Fabrice Epelboin : Deux méthodes pour manipuler l’opinion. La première, c’est de fabriquer une fausse information. C’est une stratégie sur du court terme, elle a un impact immédiat. La deuxième consiste à souffler sur les braises. C’est exactement ce qu’a fait Prigojine en Afrique. Il s’est contenté de souligner les rancoeurs contre la France et de les mettre en valeur. Il a empoisonné l’opinion. Sur-saturer la bulle d’information médiatique et vous changez la perspective que vous en avez. 

Comment le grand public peut-il repérer ces fausses informations pour éviter de se faire intoxiquer ? 

Fabrice Epelboin : L’utilisation des médias pour faire de l’influence, ça fait un siècle que cela existe.

Le système change. La télévision a un impact sur ceux qui l’écoutent et la nouvelle génération utilise les réseaux sociaux. Il y a un transfert massif d’audience. 

Mon conseil : chaque fois que vous êtes confronté à une information, il faut croiser les sources. Il faut aussi repérer quand l’émotionnel prend le dessus sur le rationnel. Beaucoup d’influence passe par de l’émotion. 

Il y a une faille dans nos médias pour permettre ce genre d'intoxication de masse ? 
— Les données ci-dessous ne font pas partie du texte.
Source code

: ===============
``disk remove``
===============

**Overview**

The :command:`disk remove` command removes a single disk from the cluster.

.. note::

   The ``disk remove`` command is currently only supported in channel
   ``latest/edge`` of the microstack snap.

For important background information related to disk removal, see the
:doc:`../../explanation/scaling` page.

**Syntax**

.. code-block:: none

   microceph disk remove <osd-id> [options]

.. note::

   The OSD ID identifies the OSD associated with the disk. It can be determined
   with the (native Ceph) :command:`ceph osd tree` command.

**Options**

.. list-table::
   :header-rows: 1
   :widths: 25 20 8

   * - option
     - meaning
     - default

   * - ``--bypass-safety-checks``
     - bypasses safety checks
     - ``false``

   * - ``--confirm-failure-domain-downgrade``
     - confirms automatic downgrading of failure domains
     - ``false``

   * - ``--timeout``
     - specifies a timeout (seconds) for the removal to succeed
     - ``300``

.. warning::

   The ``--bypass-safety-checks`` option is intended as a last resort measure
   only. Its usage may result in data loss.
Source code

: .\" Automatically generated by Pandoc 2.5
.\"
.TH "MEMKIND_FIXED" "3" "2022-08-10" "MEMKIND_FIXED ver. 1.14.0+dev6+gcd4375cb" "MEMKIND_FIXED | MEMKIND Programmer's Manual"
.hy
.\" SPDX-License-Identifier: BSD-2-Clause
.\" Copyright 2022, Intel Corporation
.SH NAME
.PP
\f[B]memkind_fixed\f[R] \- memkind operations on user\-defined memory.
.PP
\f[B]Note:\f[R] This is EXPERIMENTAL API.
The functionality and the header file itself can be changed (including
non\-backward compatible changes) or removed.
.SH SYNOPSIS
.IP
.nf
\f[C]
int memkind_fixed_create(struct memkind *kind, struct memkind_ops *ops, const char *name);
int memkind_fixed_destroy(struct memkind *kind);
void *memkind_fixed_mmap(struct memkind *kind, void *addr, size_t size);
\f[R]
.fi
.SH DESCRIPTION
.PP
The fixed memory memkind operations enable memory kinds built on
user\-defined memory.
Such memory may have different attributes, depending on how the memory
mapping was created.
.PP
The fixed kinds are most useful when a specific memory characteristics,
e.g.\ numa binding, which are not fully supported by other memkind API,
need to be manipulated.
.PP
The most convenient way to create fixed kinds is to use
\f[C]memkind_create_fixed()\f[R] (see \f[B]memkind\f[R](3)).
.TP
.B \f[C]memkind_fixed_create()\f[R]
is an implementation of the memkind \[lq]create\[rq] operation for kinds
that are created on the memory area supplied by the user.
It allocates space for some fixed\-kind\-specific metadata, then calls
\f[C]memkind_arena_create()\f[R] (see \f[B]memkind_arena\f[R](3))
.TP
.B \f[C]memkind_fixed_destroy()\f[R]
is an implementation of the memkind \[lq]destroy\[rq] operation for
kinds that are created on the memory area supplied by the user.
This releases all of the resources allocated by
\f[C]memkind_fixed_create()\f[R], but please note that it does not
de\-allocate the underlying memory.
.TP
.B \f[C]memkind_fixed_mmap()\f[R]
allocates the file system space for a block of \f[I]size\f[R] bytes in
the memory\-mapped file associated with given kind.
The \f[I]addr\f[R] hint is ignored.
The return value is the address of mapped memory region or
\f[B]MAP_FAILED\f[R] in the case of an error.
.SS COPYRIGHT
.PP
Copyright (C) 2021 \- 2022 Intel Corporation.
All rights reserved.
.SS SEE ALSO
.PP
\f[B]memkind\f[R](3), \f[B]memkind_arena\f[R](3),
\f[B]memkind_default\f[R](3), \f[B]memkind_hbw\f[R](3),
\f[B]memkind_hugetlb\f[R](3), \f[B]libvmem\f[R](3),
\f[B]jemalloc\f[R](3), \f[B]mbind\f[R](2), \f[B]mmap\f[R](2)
Drieu Godefridi :  Il n’y a pas une faille : nos médias sont autant de failles. En Occident, n’en déplaise à l’Union européenne, la presse est libre. Par conséquent, n’importe quel agent chinois peut fonder ou contribuer à fonder un média en Occident; il n’y a rien de plus simple. Le vrai défi, pour ces médias sous influence — comme pour tous les médias, en somme! — est de se donner une audience. Ce qu’ils peinaient à obtenir jusqu’il y a peu. Motif par lequel ils en sont venus à créer notamment sur le sol américain des fausses manifestations, financées par eux, pour avancer leurs pions. Déjà au temps de l’URSS, les Soviétiques contrôlaient et finançaient des médias, en Occident. La texture ouverte de l’Internet multiple les possibilités de telles manipulations.

À la fin de la journée, il ne faut pas se leurrer : le seul discours qu’un régime totalitaire et liberticide comme le régime chinois entendra, est le discours de la force (et la diplomatie fondée sur la force, ce qui revient au même). Le reste n’est que vain bavardage. La faiblesse actuelle de la Chine offre à l’Occident de nombreux moyens de faire pression sur Xi; il faut s’en réjouir et en user de façon discriminée, mais sans complexe.